* START Document passage *
BCE’s UK and European Defence lead, Anirudh Suneel sat down with Maj Gen Rich Spencer (Ret’d) to discuss critical areas the Defence Secretary of State needs to consider to efficiently deliver any outputs from the SDR.
Richard Spencer is a recently retired 2* military officer from UK Strategic Command with significant operational and acquisition experience. With multiple operational tours and over 15 years in the acquisition world covering digital services and weapons acquisition, he brings a balance of operational and procurement knowledge, skills and experience. Driven to help the nation prosper he wants to aid Industry to understand and better respond to Defence needs across the globe supporting the soldiers, sailors and aviators who protect the nation.
Anirudh Suneel leads BCE’s UK and European Aerospace & Defence practice, delivering strategic corporate, growth, and transformation advisory across the Defence supply chain. BCE drives strategic insights via its in-house Insights practice, and a leadership team combining deep domain, mission-area, regional, and functional expertise gained from senior roles within the DoD, MoD, NATO, Industry, and Consulting.
Anirudh Suneel: The upcoming Strategic Defence Review will provide important guidance, but there are fundamental challenges the MoD needs to address regardless of its recommendations. Could you outline what you see as the most critical pillars?
Richard Spencer: There are some knowns and some unknowns. We know we’re going to get a budget increase to two and a half percent of GDP by 2027. We know about the National Wealth Fund that’s becoming available, though it’s unclear whether it will go to the MoD, to industry, or to both. So, we know there’s going to be more money.
The unknown is exactly where it will be spent, which the SDR will signpost. But irrespective of that, there are certain things that Defence has to get better at to ensure additional funding is used more efficiently than it has been so far.
From my perspective, there are three key areas for improvement. First is decision making. How do we get comfortable with delegating within the organisation and allowing decisions to be made at lower levels? This would enable quicker decisions, helping industry to start building capabilities faster.
The second area is skills. Does Defence and government have the right skills, particularly in acquisition and especially in the digital world. Are we in a position where we have the right people inside the civil service and military who can make the right decisions quickly and be trusted to do so?
The third element is how do we improve the relationship between industry and MoD to enable quicker “flash to bang” activities? The Defence CIO talked about wanting to get capabilities into users’ hands quickly. That’s great, but we need commercial staff with the right skills and frameworks to work effectively with both the big primes building ships and aircraft, as well as smaller, digitally focused companies working on technologies like autonomy.
* END Document passage *
* START Supplied entries *
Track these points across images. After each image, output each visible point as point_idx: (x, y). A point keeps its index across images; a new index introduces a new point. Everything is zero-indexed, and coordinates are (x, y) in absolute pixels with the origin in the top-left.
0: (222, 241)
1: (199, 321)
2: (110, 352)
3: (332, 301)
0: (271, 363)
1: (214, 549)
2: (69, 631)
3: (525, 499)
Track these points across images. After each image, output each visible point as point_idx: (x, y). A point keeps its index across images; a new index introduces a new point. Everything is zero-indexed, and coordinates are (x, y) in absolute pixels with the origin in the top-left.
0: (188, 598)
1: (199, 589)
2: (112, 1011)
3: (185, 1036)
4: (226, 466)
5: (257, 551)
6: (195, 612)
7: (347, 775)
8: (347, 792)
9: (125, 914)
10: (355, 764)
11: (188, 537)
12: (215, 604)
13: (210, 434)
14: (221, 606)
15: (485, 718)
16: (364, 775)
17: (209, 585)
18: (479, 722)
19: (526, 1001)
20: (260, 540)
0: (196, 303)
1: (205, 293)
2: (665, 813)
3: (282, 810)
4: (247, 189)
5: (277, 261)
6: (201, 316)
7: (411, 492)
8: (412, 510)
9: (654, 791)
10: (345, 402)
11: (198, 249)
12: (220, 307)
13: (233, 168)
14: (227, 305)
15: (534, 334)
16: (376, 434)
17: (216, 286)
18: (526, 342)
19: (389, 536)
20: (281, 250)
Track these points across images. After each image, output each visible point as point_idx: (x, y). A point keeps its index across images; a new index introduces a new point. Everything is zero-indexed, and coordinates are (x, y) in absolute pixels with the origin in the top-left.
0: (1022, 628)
* END Supplied entries *
▶ Your goal: Continue the interview on UK defence priorities from the point where it stops.

▶ Exercise response:
The challenge is turning small scale capabilities in users’ hands into larger scale, army and Defence wide capabilities ensuring innovation stops being a “side hustle” and becomes the pathway from small capability to large capability.
Anirudh Suneel: You’ve touched on decision making structures. How might we balance the need for proper governance of taxpayer money and the management of organisational and operational risk, against the imperative for quicker, more responsive decision making?
Richard Spencer: The challenge is to establish the minimum viable process that ensures proper governance while enabling speed. At the highest level, senior leaders should allocate funding through the four members of the quad and determine how it cascades down, aligning national strategy through military and Defence strategy to outcomes.
The problem is that expensive items automatically go back to the top for approval, rather than being evaluated against established frameworks. If a proposal aligns with the agreed strategy and fits within allocated budgets, the decision should be made lower down, speeding up the process.
If you consider how the military operations work, mission command is all about delegating to individuals. A battlegroup commander needs to understand what the brigade and divisional commanders are doing, what their plan is, and their part in that plan. They’re then trusted to execute unless something changes, and even then they have freedom, within clear constraints.
We need the same attitude in procurement, of people feeling empowered and owning the problems they’ve been assigned. Currently, as soon as you look up for approval, you end up with decisions being made by people who have to be extensively briefed because they may lack the day-to-day understanding of the issues.
Anirudh Suneel: How has this affected the efficiency of the procurement system over time?
Richard Spencer: Over time, Defence and government have added more and more layers of assurance and scrutiny, making the system less responsive and agile. I believe we spend more on checking that we’re doing things ‘right’ than we would lose by doing less checking. Not everything needs the same level of scrutiny; we need to trust and empower our best people.
Anirudh Suneel: Turning to skills, particularly in technical domains, how do you see the MoD addressing its skills gap compared to the private sector, especially given compensation constraints in the civil service and military?
Richard Spencer: Having worked with someone from the banking sector, their approach was the opposite of Defence’s. In Fintech, they ensure their high-priced talent, i.e. lead solution architects, enterprise architects, chief engineers, portfolio managers are all permanent staff. These are their crown jewels who understand how everything links together to achieve the overall outcome. They outsource the actual coding and building, often abroad.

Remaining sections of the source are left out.